The results are shown in Table-2.

Examples 19-20 Even if flame retardants are added, Strength, Heat-resistant, Sink, anti It is effective for deformation.

Display the results Shown in 3.

(Effects of the Invention) The PET resin composition of the present invention has improved sink marks, warpage deformation, and firmness without sacrificing the inherent strength characteristics and heat resistance of PET resin, and is therefore a composition that can be used satisfactorily for exterior parts. The fact that it has become a commercial product is extremely beneficial for industry.

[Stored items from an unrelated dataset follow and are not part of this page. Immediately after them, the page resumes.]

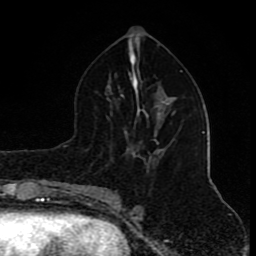
Breast MRI (dynamic contrast-enhanced), one axial slice. Position 44 of 80 along the scan axis. Cropped to one breast. Dynamic contrast-enhanced series, time point 2 of 8 at this slice position (early post-contrast). 1.5 T. TE 4.2 ms, TR 7 ms. 2 mm slice thickness. 256 × 256 image matrix, field of view 155 × 155 mm. Female patient.
Outlined on this slice (semi-automatically segmented with operator editing):
- enhancing-tissue mask used for the functional tumour volume (all voxels passing the contrast-enhancement thresholds inside the analysis volume; usually the tumour): box from (x=172, y=112) to (x=175, y=115) px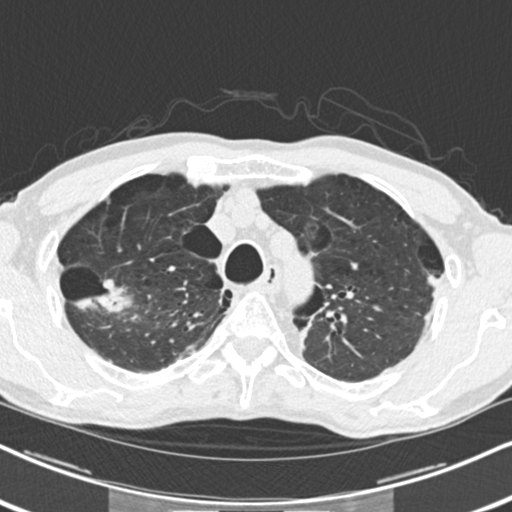
Axial slice from a low-dose chest CT screening exam. Baseline annual screen. Lung window (W 1500 / L -600 HU). 2 mm slice thickness. Standard (soft-tissue) reconstruction kernel (B30f). 512 × 512 image matrix. Male, age 71 years at enrolment.
Expert reader's lesion annotation, bounding box [x1, y1, x2, y2] px = [88, 268, 144, 316]. The screening reader recorded 2 non-calcified nodules or masses ≥4 mm on this exam (right upper lobe, left upper lobe); which of them this box marks is not recorded. Official screen result: positive, change unspecified: nodule(s) >= 4 mm or enlarging nodule(s), mass(es), or other non-specific abnormalities suspicious for lung cancer. Participant outcome: lung cancer diagnosed 454 days after this screen — adenocarcinoma, NOS, right upper lobe, well differentiated (G1), stage IA (AJCC 6th edition), 30 mm at pathology.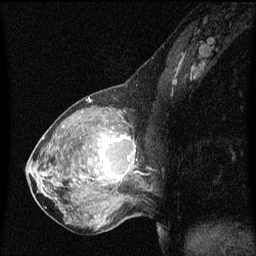
Breast MRI (dynamic contrast-enhanced), one sagittal slice. Dynamic contrast-enhanced series, image 2 of 3 at this slice position (ordered by acquisition). 1.5 T. TE 4.2 ms, TR 8 ms. 256 × 256 image matrix, field of view 200 × 200 mm. Patient: female, 50 years.
Outlined on this slice (semi-automatic segmentation, software-assisted and operator-edited):
- analysis volume of interest (the breast-tissue region the enhancement analysis was run in; not a lesion): bounding box [x1, y1, x2, y2] px = [91, 126, 141, 189]
- tumour enhancement mask (voxels above the 70 % enhancement threshold inside the analysis volume of interest): [92, 134, 135, 181]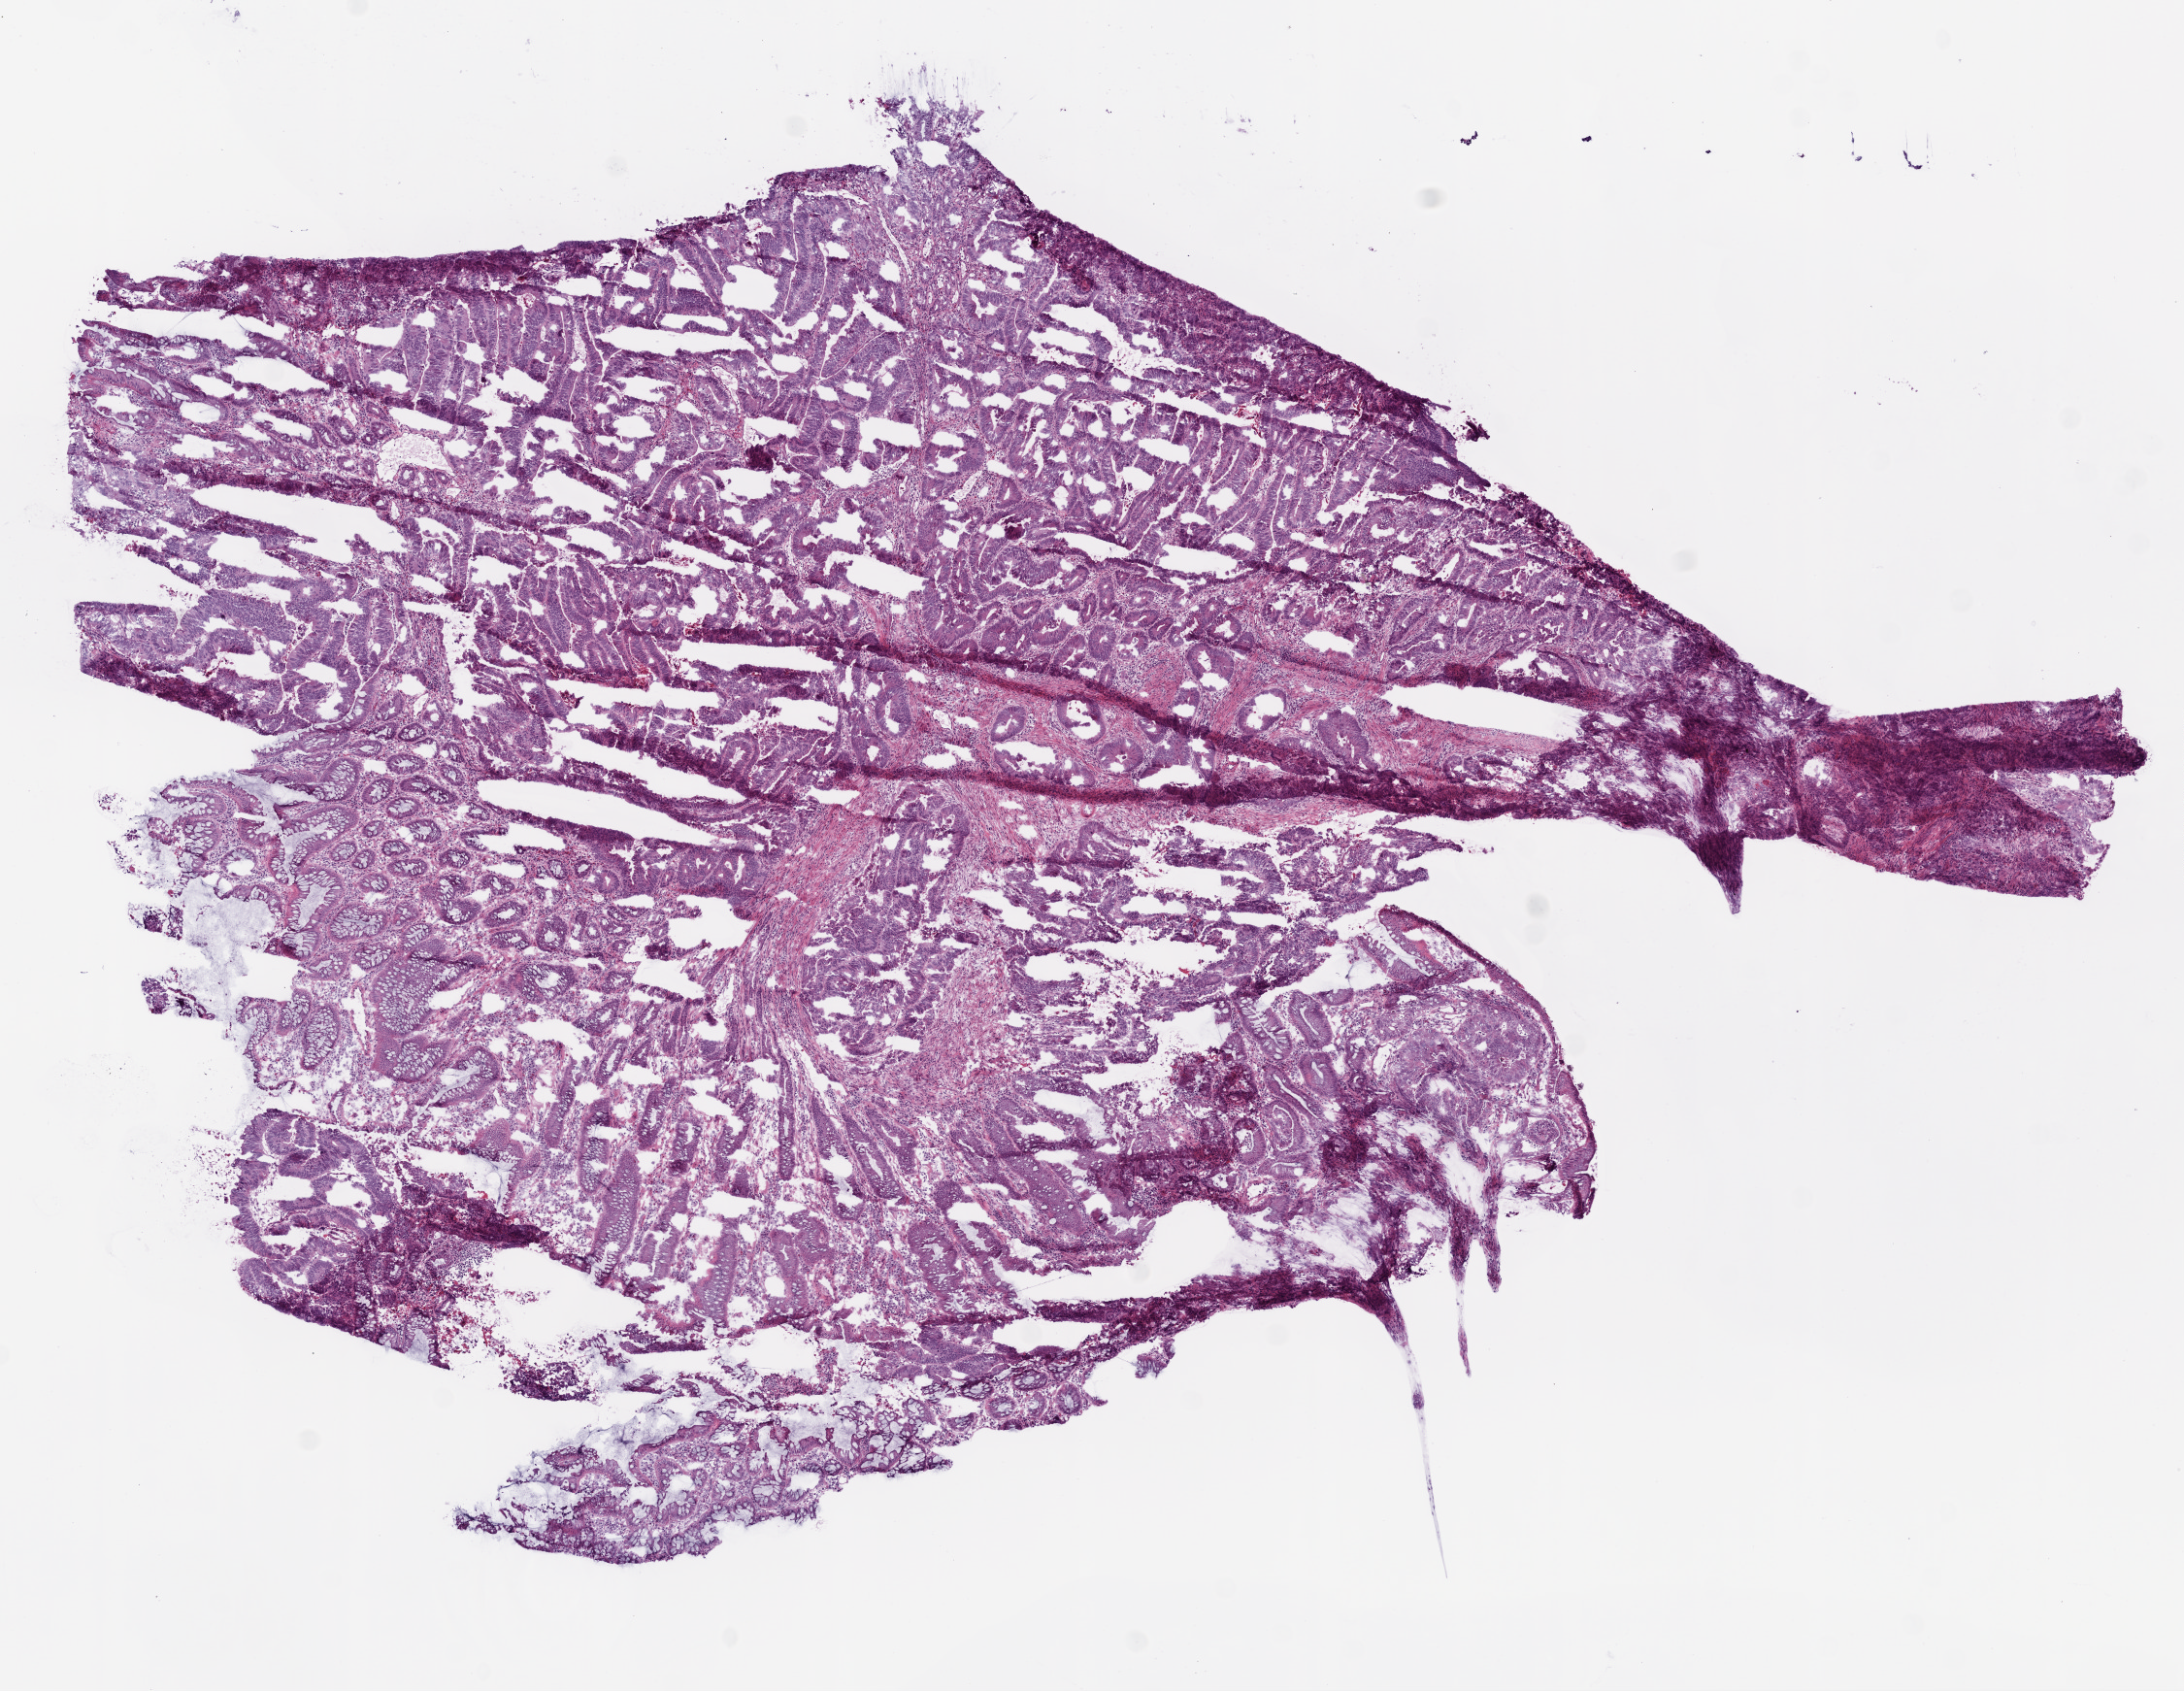
Whole-slide histology image, H&E-stained — a low-resolution overview of the entire scanned area, about 9.0 x 7.0 mm, frozen section from the top of the tissue portion, rectum, primary tumour sample. Male, age 63 years at initial diagnosis. Pathologist review of this section (percent, as recorded): tumour cells 75%, tumour nuclei 75%, normal cells 10%, stromal cells 10%, necrosis 5%.
AJCC pathologic stage: I (6th edition). Lymph nodes positive (case pathology): 0 of 33 examined. Histologic diagnosis: Adenocarcinoma, NOS.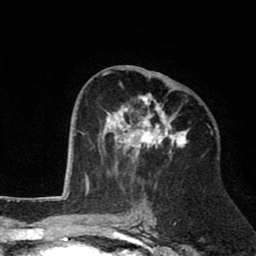
Breast MRI (dynamic contrast-enhanced), one axial slice; position 40 of 80 along the scan axis; cropped to one breast; dynamic contrast-enhanced series, time point 2 of 8 at this slice position (early post-contrast); 1.5 T; TE 2.6 ms, TR 6.1 ms; 2 mm slice thickness; 256 × 256 image matrix, field of view 160 × 160 mm. Female patient.
Structures marked on this image (semi-automatically segmented with operator editing):
- enhancing-tissue mask used for the functional tumour volume (all voxels passing the contrast-enhancement thresholds inside the analysis volume; usually the tumour): bounding box [x1, y1, x2, y2] px = [101, 71, 189, 174]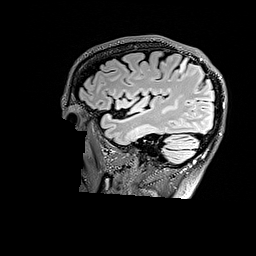
Brain MRI from a brain-tumour surgery series, one sagittal slice; slice 130 of 176 in the series (ordered by position); T2 FLAIR; 1 mm slice thickness; 256 × 256 image matrix, field of view 256 × 256 mm. From the clinical record (not read from this slice): histopathology: Astrocytoma; WHO grade: 3; IDH mutation: yes.
Outlined on this slice (outlined manually by an expert reader):
- tumour: bounding box [x1, y1, x2, y2] px = [179, 62, 186, 71]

[Brief explanation of drawings]

FIG. 1 shows a molded article for measuring sink marks. FIG. 2 is a schematic diagram of FIG. 1 turned upside down and the dent on the opposite side of the boss section is measured as a sink mark. FIG. 3 is a flat plate for measuring warp deformation. FIG. 4 is a schematic diagram when one corner of the flat plate shown in FIG. 3 is held down and the amount of bulge on the opposite side is measured as the amount of warp deformation. Figure 1 Figure 2

Claims (1)

Scope of Claims: (A) 10 to 88.95% by weight of polyethylene terephthalate with an intrinsic viscosity of 0.35 or more dl/g, (B) a saturated aliphatic dicarboxylic acid at least partially end-capped with an aromatic carboxylic acid 1 to 10% by weight of an ester oligomer having a polycondensation structure of and a saturated aliphatic diol, (C) 0.05 to 10% by weight of an alkali metal salt compound, (D) 5 to 40% by weight of mica having an average particle size of 50 μm or more, (E) A polyester resin composition comprising 5 to 30% by weight of reinforcing material.